Cover letter format and advice tips: Learn how to set up your cover letter and what each section should include.
Cover letter tips for new grads: You might lack real-world work experience, but your cover letter can be chock-full of activities that demonstrate your potential to succeed.
Cover letter tips for technology professionals: The ease of applying to online jobs has led many IT professionals to skip sending a cover letter, but that’s a mistake.
Cover letter tips for finance professionals: If you’re searching for a finance job or want to be prepared just in case, you will need a dynamic cover letter to grab the hiring managers’ attention.
Tips for better email cover letters: If you're emailing a resume, your cover letter will deliver the first impression. These eight tips will help you craft a better email cover letter.
Cover letter sample
Check out the sample cover letter below (or download the template as a Word doc) to get some inspiration to craft your own. And we've also got you covered if you're looking for a cover letter in a specific industry.
Once you've finished your cover letter, consider joining Monster—you can upload and store up to five cover letters and resumes, so that you can apply for jobs on our site in a snap!
Ms. Rhonda West
Customer Service Manager
123 Corporate Blvd.
Sometown, CO 50802
Re: Customer Service Representative Opening (Ref. ID: CS300-Denver)
Dear Ms. West:
I was excited to see your opening for a customer service rep, and I hope to be invited for an interview.
My background includes serving as a customer service associate within both call-center and retail environments. Most recently, I worked on the customer service desk for Discount-Mart, where my responsibilities included handling customer merchandise returns, issuing refunds/store credits, flagging damaged merchandise for shipment back to vendors and providing back-up cashiering during busy periods.

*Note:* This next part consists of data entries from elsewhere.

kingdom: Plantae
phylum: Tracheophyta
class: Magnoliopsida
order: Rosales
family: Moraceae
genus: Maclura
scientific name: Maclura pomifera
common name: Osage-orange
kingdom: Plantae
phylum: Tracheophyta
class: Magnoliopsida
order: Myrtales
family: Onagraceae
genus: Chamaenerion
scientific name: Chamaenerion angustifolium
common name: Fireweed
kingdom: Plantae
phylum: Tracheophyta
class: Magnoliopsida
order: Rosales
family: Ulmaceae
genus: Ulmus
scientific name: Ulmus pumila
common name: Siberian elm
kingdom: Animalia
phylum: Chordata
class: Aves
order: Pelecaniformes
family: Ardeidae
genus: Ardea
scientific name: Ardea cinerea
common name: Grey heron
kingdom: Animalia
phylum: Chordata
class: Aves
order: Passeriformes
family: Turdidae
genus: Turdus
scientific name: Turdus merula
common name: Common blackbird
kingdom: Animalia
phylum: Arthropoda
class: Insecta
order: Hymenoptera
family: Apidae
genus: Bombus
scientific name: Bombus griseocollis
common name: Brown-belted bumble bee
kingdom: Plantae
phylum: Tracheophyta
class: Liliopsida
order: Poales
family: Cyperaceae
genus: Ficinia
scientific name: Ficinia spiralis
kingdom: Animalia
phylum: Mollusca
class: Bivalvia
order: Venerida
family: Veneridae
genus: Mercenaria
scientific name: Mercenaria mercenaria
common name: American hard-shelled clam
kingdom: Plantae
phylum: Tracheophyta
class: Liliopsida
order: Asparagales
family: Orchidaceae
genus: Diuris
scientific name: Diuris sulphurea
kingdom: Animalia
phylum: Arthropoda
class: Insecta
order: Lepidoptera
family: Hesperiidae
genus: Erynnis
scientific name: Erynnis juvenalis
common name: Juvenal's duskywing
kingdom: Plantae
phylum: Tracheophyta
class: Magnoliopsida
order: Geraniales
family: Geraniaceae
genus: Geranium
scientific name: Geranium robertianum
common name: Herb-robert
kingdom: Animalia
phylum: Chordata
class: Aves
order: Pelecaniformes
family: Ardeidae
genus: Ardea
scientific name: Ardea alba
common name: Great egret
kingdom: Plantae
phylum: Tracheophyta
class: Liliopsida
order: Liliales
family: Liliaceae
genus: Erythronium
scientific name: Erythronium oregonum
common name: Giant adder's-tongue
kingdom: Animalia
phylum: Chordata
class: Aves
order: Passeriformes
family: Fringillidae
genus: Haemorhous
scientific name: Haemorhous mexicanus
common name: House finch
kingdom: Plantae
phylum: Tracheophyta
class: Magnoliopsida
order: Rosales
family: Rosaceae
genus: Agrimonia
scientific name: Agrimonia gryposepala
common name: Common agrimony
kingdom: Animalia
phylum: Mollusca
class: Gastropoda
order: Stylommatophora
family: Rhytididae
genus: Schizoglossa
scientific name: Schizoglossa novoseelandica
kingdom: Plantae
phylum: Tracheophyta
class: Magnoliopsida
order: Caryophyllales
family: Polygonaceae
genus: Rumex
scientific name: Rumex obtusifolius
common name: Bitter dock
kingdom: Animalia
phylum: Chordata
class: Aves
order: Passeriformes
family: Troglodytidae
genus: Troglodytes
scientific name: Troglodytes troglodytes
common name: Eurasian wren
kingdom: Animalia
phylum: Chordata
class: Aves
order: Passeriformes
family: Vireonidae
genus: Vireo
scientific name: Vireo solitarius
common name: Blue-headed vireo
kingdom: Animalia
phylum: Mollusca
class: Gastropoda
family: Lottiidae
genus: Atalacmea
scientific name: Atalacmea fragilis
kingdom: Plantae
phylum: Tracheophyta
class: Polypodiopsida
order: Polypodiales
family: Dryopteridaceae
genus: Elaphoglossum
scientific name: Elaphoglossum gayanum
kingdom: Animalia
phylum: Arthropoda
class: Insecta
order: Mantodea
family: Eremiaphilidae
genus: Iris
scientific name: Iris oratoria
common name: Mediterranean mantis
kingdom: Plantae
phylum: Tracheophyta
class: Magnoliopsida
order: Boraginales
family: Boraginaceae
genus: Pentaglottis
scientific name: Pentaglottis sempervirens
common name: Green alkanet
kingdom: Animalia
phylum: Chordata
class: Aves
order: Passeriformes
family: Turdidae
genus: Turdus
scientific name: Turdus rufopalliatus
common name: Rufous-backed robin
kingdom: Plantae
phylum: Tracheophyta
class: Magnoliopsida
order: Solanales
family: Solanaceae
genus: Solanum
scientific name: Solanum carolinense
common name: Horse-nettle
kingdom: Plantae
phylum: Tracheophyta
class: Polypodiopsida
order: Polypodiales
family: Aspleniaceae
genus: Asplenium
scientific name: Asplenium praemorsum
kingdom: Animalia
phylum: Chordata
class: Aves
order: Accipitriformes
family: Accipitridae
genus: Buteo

Previously, I worked within two high-volume customer-support call centers for a major telecommunications carrier and a satellite television services provider. In these positions, I demonstrated the ability to resolve a variety of issues and complaints (such as billing disputes, service interruptions or cutoffs, repair technician delays/no-shows and equipment malfunctions). I consistently met my call-volume goals, handling an average of 56 to 60 calls per day.
In addition to this experience, I gained considerable customer service skills during my part-time employment as a waitress and restaurant hostess while in high school.
I also bring to the table strong computer proficiencies in MS Word, MS Excel and CRM database applications and a year of college (business major). Please see the accompanying resume for details of my experience and education.
I am confident that I can offer you the customer service, communication and problem-solving skills you are seeking. Feel free to call me at 555-555-5555 (home) or 555-555-5500 (cell) to arrange an interview. Thank you for your time—I look forward to learning more about this opportunity!